Panic takes me like a fire. I cough, my lungs locking. Logically, I know this liquid is breathable, but I can’t make my body believe it. I choke, swallowing a gulp, my instincts urging me to punch through the glass and haul myself out of the tank, to drag in a lungful of air. But I can’t. The tank’s walls have the frosted sheen of transparent aluminum, with no buttons or levers to let me out. I kick at the glass, memories from my childhood battering my senses. Suddenly I’m eight years old again, locked in an immersion tank, waking screaming from a badly coded anesthetic app. I pull at the cable in my arm, thrashing in the liquid, images of scalpels and wires racing through my mind
like a flock of panicked birds.
“Jun Bei!” A figure appears by my side, kneeling over the tank. It’s Catarina. She’s in Veritas, her eyes warped by the tank’s glass walls. “Jun Bei, listen to my voice! You need to calm down.”
“Open it!” I shout, but the sound comes out garbled through the liquid, and the effort hurts my throat. I slam my fists against the glass, choking in a lungful, trying to force myself to relax.
“Okay, I think I can get into the controls!”
A click sounds above me, and the glass lid levers open. I grab the edge to haul myself out, the cable in my cuff retracting with a jolt. The blue liquid in the tank splashes onto the floor as I slide out and fall to my hands and knees.
Without thinking, I drag in a breath, and air rushes into my lungs.

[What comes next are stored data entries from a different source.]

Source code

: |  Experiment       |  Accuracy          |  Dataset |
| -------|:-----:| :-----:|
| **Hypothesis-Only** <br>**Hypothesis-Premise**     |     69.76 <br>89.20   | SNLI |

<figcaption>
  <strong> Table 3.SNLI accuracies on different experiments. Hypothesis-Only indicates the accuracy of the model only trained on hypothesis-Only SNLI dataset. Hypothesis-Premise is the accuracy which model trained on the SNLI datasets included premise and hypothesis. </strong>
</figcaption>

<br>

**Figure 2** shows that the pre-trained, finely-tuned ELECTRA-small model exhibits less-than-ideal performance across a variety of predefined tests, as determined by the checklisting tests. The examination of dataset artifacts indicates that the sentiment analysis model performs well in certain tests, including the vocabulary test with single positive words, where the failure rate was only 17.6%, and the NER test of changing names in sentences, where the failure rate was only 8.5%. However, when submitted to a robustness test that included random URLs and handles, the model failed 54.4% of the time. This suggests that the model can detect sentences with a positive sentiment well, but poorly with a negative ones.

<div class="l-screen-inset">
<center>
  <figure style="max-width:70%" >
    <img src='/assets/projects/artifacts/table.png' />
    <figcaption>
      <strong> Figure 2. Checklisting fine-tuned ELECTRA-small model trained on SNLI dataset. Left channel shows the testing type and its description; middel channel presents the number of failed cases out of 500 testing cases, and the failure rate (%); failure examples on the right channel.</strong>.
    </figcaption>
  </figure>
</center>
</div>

My chest shudders instantly. I retch, curling into a ball, coughing up a mess of mucus and blue liquid. My body was just getting used to the sensation of breathing underwater, and now the rush of air through my sinuses feels like I’m swallowing fire.
“Just try to breathe normally,” Catarina says, crouching at my side. “I don’t want to scare you, but we have to get out of here, now.”
I force myself back to my knees and drag my hand across my mouth. I’m in my underwear, my hair hanging loose and sopping around my face. The skin on my wrist is bruised, but I can’t tell if it’s from being taken by Cartaxus’s troops, or from the fever itching beneath my skin. I shove my hands through my hair, shaking, looking around.
“H-holy shit,” I whisper, spluttering. Half of the rear wall of the lab we’re in is stacked with glass tanks identical to the one I woke up in. A few are laid out on the floor like mine with motionless bodies floating inside them. The people inside are hackers I recognize—citizens of Entropia. One purple-haired woman has a wound in her shoulder that’s leaking a stream of blood into the tank’s glistening blue fluid. I stare at the stacks of empty tanks. “What the hell is going on here?”
“Cartaxus’s people are rounding up the genehackers and locking them away,” Catarina says. “They’re printing these tanks in the agricultural levels. I’ve seen thousands more before, in a bunker. They’re putting people in a coma and locking them away. This is how the civilians are justifying the war. This way, they can stop the genehackers without killing them.”